_Records for the task_:
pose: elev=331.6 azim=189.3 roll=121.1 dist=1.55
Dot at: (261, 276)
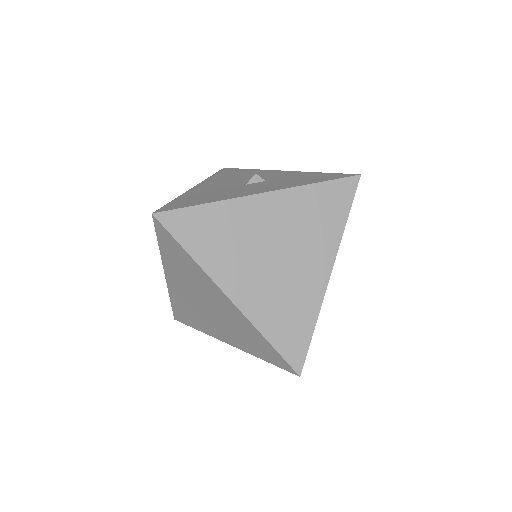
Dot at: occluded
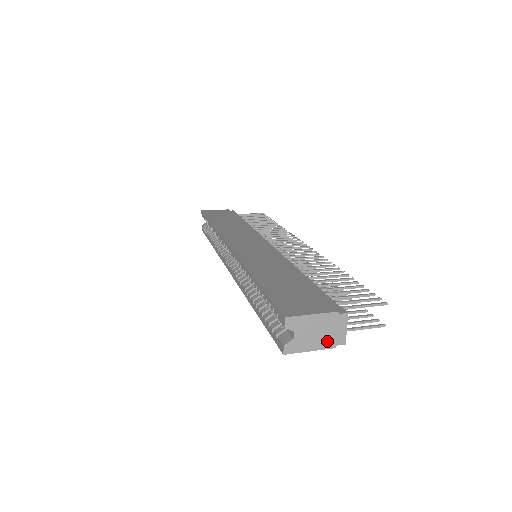
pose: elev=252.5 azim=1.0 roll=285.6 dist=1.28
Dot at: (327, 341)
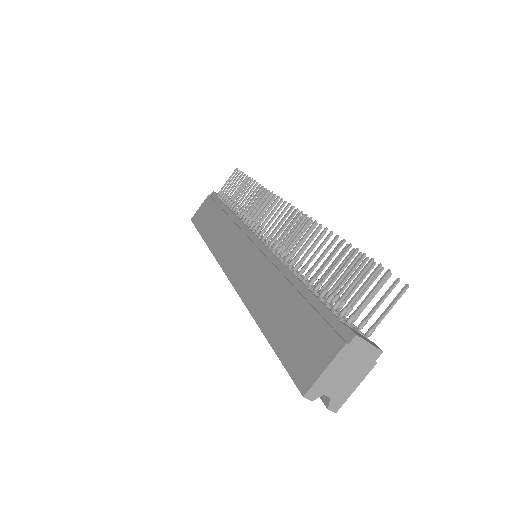
Dot at: (362, 368)
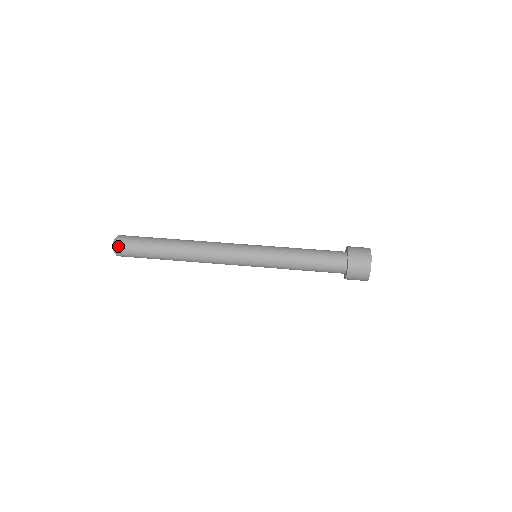
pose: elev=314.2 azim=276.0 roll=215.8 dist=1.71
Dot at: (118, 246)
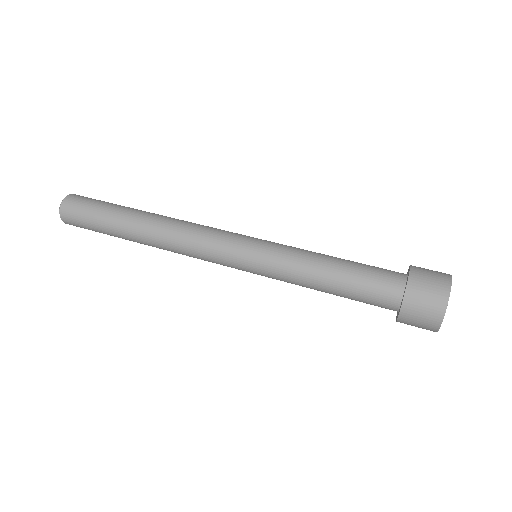
Dot at: (70, 198)
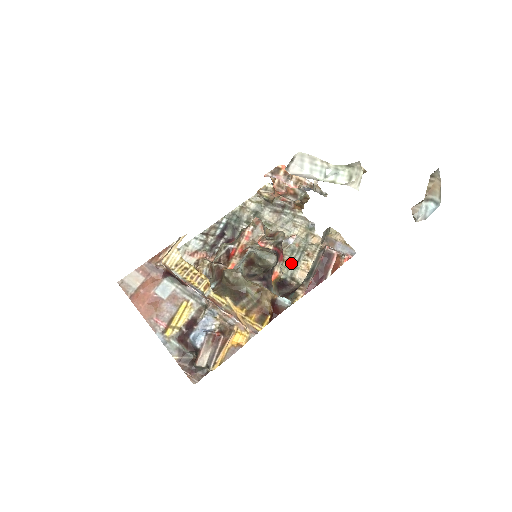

_Request_: Rename "pose" to "camera" throughout the listing above and write its lines out again with nothing else changed. Leave out the pictures.

_Written response_:
camera: elev=331.6 azim=189.3 roll=121.1 dist=1.55
Dot at: (261, 276)
Dot at: occluded
camera: elev=252.5 azim=1.0 roll=285.6 dist=1.28
Dot at: (327, 341)
Dot at: (362, 368)
camera: elev=314.2 azim=276.0 roll=215.8 dist=1.71
Dot at: (118, 246)
Dot at: (70, 198)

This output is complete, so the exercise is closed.